Opening statement – PJCIS review of critical infrastructure bill
9 July 2021
The Australian Technology Network of Universities (ATN), in collaboration with The University of Newcastle, is pleased to appear before this inquiry.
ATN is the peak body representing Australia’s five most innovative and enterprising universities: Curtin University, Deakin University, RMIT University, University of South Australia, and University of Technology Sydney. The University of Newcastle is an important research-intensive anchor institution in the regional gateways of the Hunter and Central Coast. Together, we are home to over 300,000 university students.
Our universities have a deep understanding that the security of critical infrastructure is vitally important in the face of current and emerging sophisticated threats to Australia. We value the security of institutions and have been developing an agile and proactive culture around these growing risks. Universities have long understood and accepted it is the responsibility of the Government to set and enforce the standard.
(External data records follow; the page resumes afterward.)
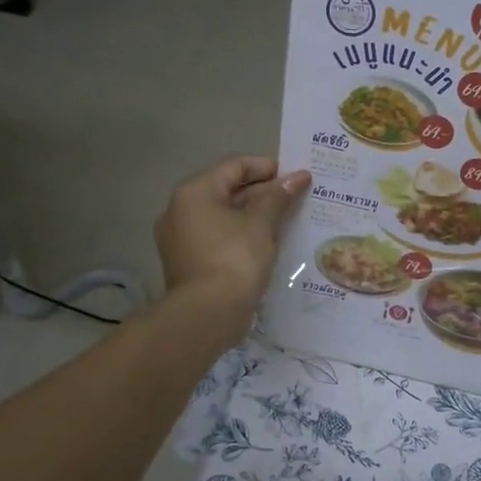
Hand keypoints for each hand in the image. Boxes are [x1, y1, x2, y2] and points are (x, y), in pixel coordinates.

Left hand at [156, 157, 310, 330]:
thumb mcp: (261, 223)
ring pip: (225, 218)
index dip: (267, 167)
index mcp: (194, 193)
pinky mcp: (190, 264)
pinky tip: (269, 245)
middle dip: (264, 193)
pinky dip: (243, 237)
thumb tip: (299, 176)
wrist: (207, 315)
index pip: (234, 166)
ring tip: (288, 221)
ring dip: (255, 216)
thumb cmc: (234, 259)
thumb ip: (279, 196)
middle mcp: (181, 211)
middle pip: (228, 191)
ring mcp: (182, 240)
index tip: (295, 176)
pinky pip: (220, 240)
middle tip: (297, 198)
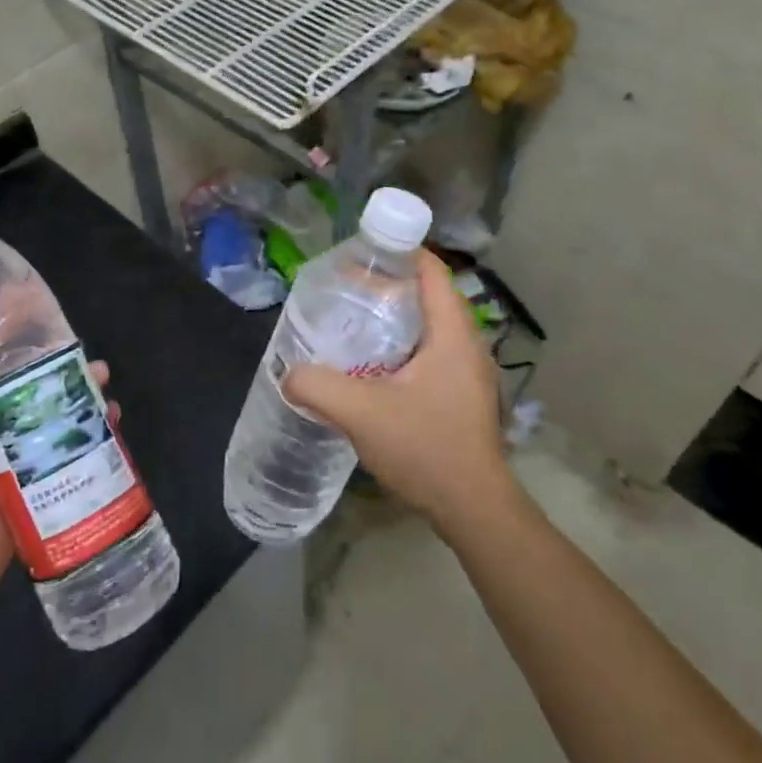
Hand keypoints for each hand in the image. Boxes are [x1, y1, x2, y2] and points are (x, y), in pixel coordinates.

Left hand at [0, 283, 117, 626]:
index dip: (7, 317)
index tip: (33, 292)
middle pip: (26, 374)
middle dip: (53, 353)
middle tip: (80, 338)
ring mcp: (15, 451)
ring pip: (54, 406)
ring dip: (79, 388)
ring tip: (102, 376)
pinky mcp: (39, 481)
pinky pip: (71, 446)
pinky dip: (94, 429)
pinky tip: (112, 418)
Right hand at [284, 250, 512, 535]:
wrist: (473, 509)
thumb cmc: (426, 449)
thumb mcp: (362, 413)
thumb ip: (318, 386)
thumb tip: (288, 374)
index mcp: (452, 334)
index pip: (431, 271)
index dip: (399, 253)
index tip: (361, 254)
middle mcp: (466, 345)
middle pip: (428, 296)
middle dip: (388, 288)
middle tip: (345, 292)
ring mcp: (468, 372)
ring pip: (429, 327)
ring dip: (394, 320)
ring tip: (353, 324)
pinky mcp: (462, 395)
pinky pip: (430, 353)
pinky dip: (401, 347)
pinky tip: (372, 368)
Universities, in close partnership with the Government, have demonstrated that we are willing and able to take on proportionate responsibility and protective measures. Over the last couple of decades, we have adapted to and met the rising challenges faced by Australia in an interconnected and interdependent world. ATN recognises that a safe and secure Australia is important for our collective prosperity.
We have welcomed the opportunities to work with the Department of Home Affairs on the design and implementation of these reforms so far. The Department’s comprehensive, measured and staged approach to these consultations is greatly appreciated and we look forward to participating in the sector-specific co-design for higher education and research.
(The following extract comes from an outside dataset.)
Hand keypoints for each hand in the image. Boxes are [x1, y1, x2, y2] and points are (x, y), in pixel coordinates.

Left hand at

The best outcome for Australia’s prosperity and security will be a risk-based and proportionate system, adequately supported by the Government, that builds on the risk management and protections universities already have in place.
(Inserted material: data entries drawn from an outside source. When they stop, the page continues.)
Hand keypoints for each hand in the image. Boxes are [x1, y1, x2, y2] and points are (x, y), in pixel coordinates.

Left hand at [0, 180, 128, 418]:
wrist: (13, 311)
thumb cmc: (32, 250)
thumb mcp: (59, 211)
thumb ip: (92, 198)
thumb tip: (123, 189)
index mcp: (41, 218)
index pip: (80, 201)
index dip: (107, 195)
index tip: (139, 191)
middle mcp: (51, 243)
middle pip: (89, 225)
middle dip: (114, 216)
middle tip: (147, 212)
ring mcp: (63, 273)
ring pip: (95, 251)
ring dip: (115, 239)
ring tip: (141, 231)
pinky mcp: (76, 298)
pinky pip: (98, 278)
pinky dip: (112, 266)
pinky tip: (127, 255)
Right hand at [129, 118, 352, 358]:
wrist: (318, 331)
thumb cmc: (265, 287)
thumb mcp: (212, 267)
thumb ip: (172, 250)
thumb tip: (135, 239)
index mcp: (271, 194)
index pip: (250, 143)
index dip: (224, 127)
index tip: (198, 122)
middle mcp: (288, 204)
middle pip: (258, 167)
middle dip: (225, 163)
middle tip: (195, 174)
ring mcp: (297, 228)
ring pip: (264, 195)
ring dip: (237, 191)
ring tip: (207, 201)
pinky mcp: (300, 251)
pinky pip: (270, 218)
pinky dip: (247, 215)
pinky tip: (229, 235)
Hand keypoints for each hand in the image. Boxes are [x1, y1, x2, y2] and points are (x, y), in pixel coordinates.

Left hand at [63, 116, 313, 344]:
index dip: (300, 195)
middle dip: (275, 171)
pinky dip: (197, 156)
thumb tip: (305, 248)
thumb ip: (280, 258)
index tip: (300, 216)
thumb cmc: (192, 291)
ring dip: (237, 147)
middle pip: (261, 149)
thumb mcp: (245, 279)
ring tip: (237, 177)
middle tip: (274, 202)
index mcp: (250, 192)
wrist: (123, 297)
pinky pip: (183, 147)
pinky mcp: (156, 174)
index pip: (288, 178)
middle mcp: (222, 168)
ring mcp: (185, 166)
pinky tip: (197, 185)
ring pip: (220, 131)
As public institutions, our universities have a strong and enduring commitment to remaining open and accountable. We welcome opportunities on consult with and working collaboratively with Government security agencies to assist in developing our protective measures and advise on our incident responses. Where it is possible to do so, transparency should be maintained so that all parties responsible for protecting critical infrastructure can consult with each other, share best practice and build a network of protections.
ATN has robust research partnerships with the Government, with a particular strength in defence research. This research work is already subject to comprehensive and effective security protections and we should collectively learn from this existing experience when seeking to improve protections of other critical infrastructure. We value our role in safely and securely developing Australia’s strategic and sovereign capabilities.
We should also take advantage of the significant cyber security expertise and capability within Australia’s higher education sector – we have some of the world’s leading researchers and they are already working with the Government and businesses both large and small. Additional resources and support could turn these world leading insights into practical protections that have an impact beyond just the higher education and research sector. The sharing of expertise and capability across key sectors is a vital component in ensuring that Australia is in the best position to stay ahead of the everchanging threats we face.
Designated critical infrastructure entities are just one part of the supply and value chains that involve a range of organisations with varying levels of cyber security maturity and flexibility. This illustrates the reality that protecting critical infrastructure extends far beyond the designated institutions and sectors – it extends to their partners, suppliers and end-users.
As such, critical infrastructure protections must be implemented and built up in a carefully planned and stepped approach. Our approach must be one in partnership with the Government and must be sustainable, well resourced, and allowed to adapt and mature as it progresses. Further, it must recognise the inherently open nature of much of the work universities do and support us in implementing segmented and sustainable approaches that protect our institutional and national assets.
The Committee may also be interested in further details about the February 2021 cyberattack on RMIT University or the May 2021 cyberattack on University of South Australia, as a case study on the preparedness and resilience of our universities. We would be pleased to provide the Committee with an in-camera briefing on request.
I am happy to answer any questions Committee members may have.